Julia lief ihnen direkt in die Arme. Matt und in einem viel zu dünnen Sommerkleid, dessen Risse ihren Betrachtern nun aus der Nähe reichlich bleiche Haut zeigten, schien sie ihnen das geborene Opfer. Sie hatte ihre Lage noch nicht durchschaut, als sie sie schon an sich drückten, sie begrapschten und sie unvermittelt die Hand des ältesten, des Anführers, zwischen ihren Schenkeln spürte. Ihr Herz raste, sie spürte einen Kloß im Hals und bekam ihn einfach nicht hinunter. Schützend presste sie die Hände über ihren Schoß.
Ihr Peiniger befahl dem jüngsten, oben wieder seinen Posten zu beziehen. Mit dem Zeigefinger auf den Lippen gebot er ihm Schweigen. Andernfalls ..., er fuhr mit ausgestreckten Fingern unterm Kinn von einer Seite zur anderen. Der Junge trollte sich. Die übrigen wussten, was zu tun war. Es war nicht das erste Mal. Zwei standen Schmiere, der dritte machte sich über das Opfer her. Abwechselnd, nacheinander. Nie hatte eine Frau oder ein Mädchen auch nur einen Ton über die Schmach verloren.

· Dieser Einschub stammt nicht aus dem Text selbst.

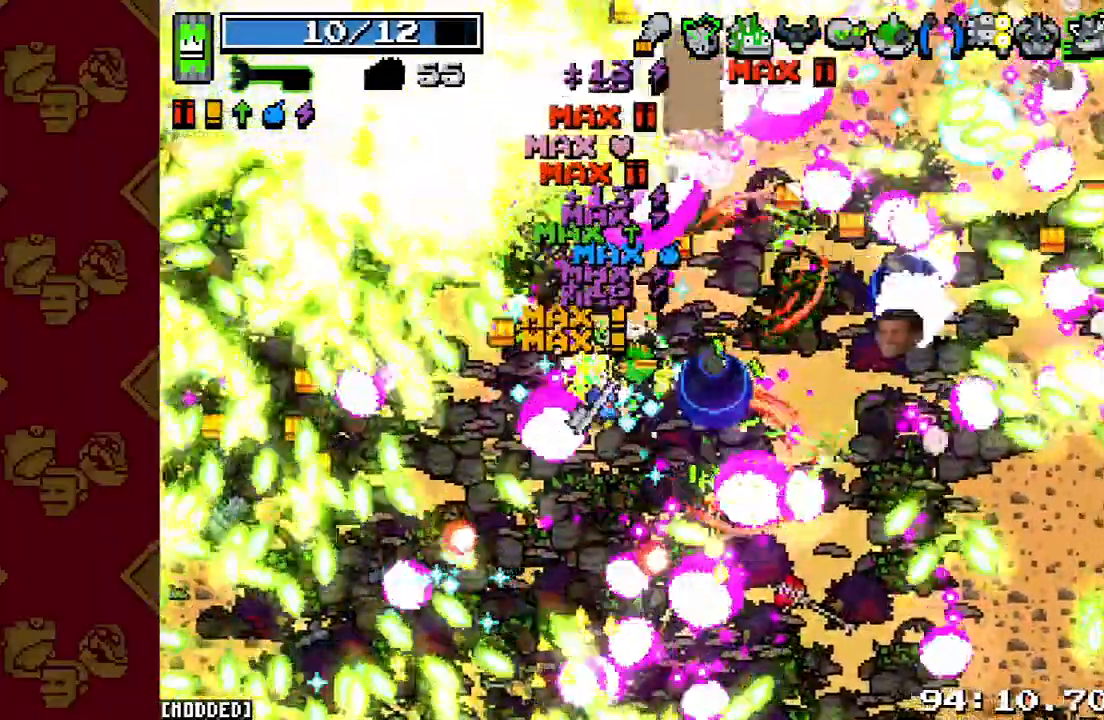
Gameplay with a controller (PlayStation layout); each line is a JSON object with the inputs held at the frame after it. "events" lists button and stick changes between this image and that frame as [ms after this image, input, new state], when the widget could be followed in between. Not read: L3 R3.
{"buttons": ["R2"], "left_stick": "right", "right_stick": "right", "events": [[100, "R2", "down"], [267, "R2", "up"], [433, "R2", "down"]]}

Der Anführer war nun mit ihr allein, sah, wie ihr Körper bebte. Mit dem Handrücken streichelte er ihre Wange. Er nahm sich Zeit, ihr das Kleid von der Schulter zu streifen. Der feine Stoff gefiel ihm, wie alle hier trug er selbst nur grob gewirktes Zeug. Ihre Blicke trafen sich und blieben aneinander hängen. Die Furcht in ihren Augen erregte ihn noch mehr, sie gab ihm das köstliche Gefühl von Überlegenheit. Nur ein Augenblick jedoch blieb ihm, seine Vorfreude auszukosten. Flammender Schmerz durchfuhr ihn und presste ihm die Luft aus der Lunge. Er krümmte sich, fiel auf die Knie. Beide Hände fuhren instinktiv in den Schritt, um einen weiteren Angriff ihres Knies abzuwehren, und in der falschen Hoffnung, den Schmerz wegdrücken zu können. Mit offenem Mund sah er überrascht zu ihr auf. Sein Unterbewusstsein weigerte sich zuzugeben, dass sie ihn angegriffen hatte. Immer noch unfähig, Luft zu holen, sah er ihr nach, wie sie flüchtete, schon hundert Schritte von ihm entfernt das Tor durcheilte. Eben noch hatte sie so erschöpft ausgesehen! Sie musste wohl ihre letzten Kräfte eingesetzt haben.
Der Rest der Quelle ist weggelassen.